Kobayashi H, Ida W, Terao T, Kawashima Y
Department of Obstetrics and Gynecology, Hamamatsu University School of Medicine.
Nihon Sanka Fujinka Gakkai Zasshi. 1992 Mar;44(3):303-9.
We have established an in vitro system in which epithelial cells (EC) and stromal cells (SC) from the human endometrium are placed in culture to examine the production of CA125. There was a much greater amount of CA125 in heterotopic EC after culture cells reached confluence than during the logarithmic growth phase. Heterotopic EC in culture secreted nine times as much CA125 constitutively after reaching confluence as eutopic EC. Flow cytometry (FCM) analysis indicated that the changes in CA125 expression correlated with the cell cycle. The CA125 expression was mainly observed in the G0/G1-phase in the cell cycle. There was no amplification of the CA125 expression in heterotopic EC membranes. The results of SDS-PAGE and Western blot indicated that the 110 KDa molecule of CA125 might be specific for adenomyosis. The biochemical and physical nature of CA125 was examined to characterize the antigenic determinant of this antigen. These results strongly suggested that the CA125 antigenic determinant from EC was composed of conformationally dependent peptides. We conclude that significantly increased secretion of CA125 from heterotopic EC could be attributed to the increase in serum CA125 in patients with adenomyosis.

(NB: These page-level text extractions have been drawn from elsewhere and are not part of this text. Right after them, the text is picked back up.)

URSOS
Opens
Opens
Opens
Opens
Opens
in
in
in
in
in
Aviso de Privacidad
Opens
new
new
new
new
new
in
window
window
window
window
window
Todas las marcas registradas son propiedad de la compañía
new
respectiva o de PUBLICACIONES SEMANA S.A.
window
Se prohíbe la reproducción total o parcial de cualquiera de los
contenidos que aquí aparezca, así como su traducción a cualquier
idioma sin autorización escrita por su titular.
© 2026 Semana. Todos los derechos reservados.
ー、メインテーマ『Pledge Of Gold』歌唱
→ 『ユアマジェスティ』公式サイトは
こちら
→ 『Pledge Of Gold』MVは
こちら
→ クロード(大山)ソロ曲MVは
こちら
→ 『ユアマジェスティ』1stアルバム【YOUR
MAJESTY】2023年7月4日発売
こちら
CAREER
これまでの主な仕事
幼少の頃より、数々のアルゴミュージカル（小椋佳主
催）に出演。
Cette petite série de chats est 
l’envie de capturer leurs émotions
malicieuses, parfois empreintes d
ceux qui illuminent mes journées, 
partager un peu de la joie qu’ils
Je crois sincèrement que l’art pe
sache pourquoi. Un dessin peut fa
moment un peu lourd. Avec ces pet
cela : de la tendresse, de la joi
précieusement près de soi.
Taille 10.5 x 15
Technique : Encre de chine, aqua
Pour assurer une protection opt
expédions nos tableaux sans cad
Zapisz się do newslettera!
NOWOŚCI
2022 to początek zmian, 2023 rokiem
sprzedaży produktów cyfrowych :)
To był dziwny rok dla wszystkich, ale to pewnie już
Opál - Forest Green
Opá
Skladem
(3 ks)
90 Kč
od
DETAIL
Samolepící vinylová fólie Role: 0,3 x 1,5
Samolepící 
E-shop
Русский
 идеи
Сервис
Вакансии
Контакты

我们建立了一个体外系统,将人子宫内膜的上皮细胞(EC)和基质细胞(SC)置于培养中,以检测CA125的产生。培养细胞达到汇合后,异位EC中CA125的量比对数生长期时多得多。培养中的异位EC汇合后组成性分泌的CA125是在位EC的九倍。流式细胞术(FCM)分析表明,CA125表达的变化与细胞周期相关。CA125表达主要在细胞周期的G0/G1期观察到。异位EC膜中CA125表达没有扩增。SDS-PAGE和Western印迹结果表明,CA125的110 KDa分子可能是子宫腺肌病特有的。对CA125的生化和物理性质进行了检测,以表征该抗原的抗原决定簇。这些结果强烈表明,来自EC的CA125抗原决定簇由构象依赖性肽组成。我们得出结论,异位EC中CA125分泌的显著增加可能归因于子宫腺肌病患者血清CA125的升高。